All of the entries must be reproduced exactly, with no images carried over.

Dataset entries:
*** Block opens ***

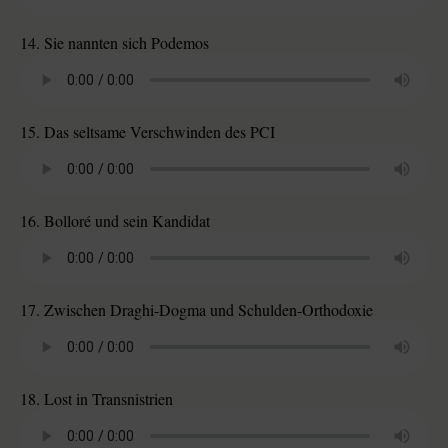
14. Sie nannten sich Podemos
15. Das seltsame Verschwinden des PCI
16. Bolloré und sein Kandidat
17. Zwischen Draghi-Dogma und Schulden-Orthodoxie
18. Lost in Transnistrien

*** Block closes ***

> **YOUR SOLUTION**:
14. Sie nannten sich Podemos
15. Das seltsame Verschwinden des PCI
16. Bolloré und sein Kandidat
17. Zwischen Draghi-Dogma und Schulden-Orthodoxie
18. Lost in Transnistrien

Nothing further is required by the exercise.